→ **WORK REQUIRED**
Reproduce exactly, from the line containing "left knee: (44, 329)", every line down to the end of the data below.

→ **Human keypoint data**
· · ·
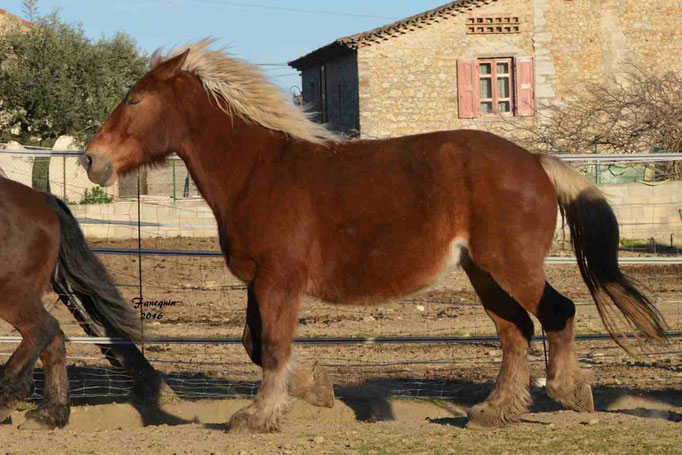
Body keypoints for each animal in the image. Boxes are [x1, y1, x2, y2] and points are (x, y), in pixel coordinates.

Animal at [0, 177, 145, 432]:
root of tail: (41, 199)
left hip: (11, 291)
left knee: (44, 329)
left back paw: (9, 399)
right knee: (53, 337)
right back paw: (49, 413)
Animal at [79, 41, 664, 432]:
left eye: (135, 100)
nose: (90, 160)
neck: (260, 171)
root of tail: (537, 162)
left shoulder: (278, 281)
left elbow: (271, 345)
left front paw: (257, 416)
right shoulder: (259, 282)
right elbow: (255, 343)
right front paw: (317, 391)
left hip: (512, 265)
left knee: (556, 312)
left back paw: (568, 391)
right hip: (482, 272)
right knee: (515, 331)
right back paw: (491, 411)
· · ·
→ **RESULT BELOW**
left knee: (44, 329)
left back paw: (9, 399)
right knee: (53, 337)
right back paw: (49, 413)
Animal at [79, 41, 664, 432]:
left eye: (135, 100)
nose: (90, 160)
neck: (260, 171)
root of tail: (537, 162)
left shoulder: (278, 281)
left elbow: (271, 345)
left front paw: (257, 416)
right shoulder: (259, 282)
right elbow: (255, 343)
right front paw: (317, 391)
left hip: (512, 265)
left knee: (556, 312)
left back paw: (568, 391)
right hip: (482, 272)
right knee: (515, 331)
right back paw: (491, 411)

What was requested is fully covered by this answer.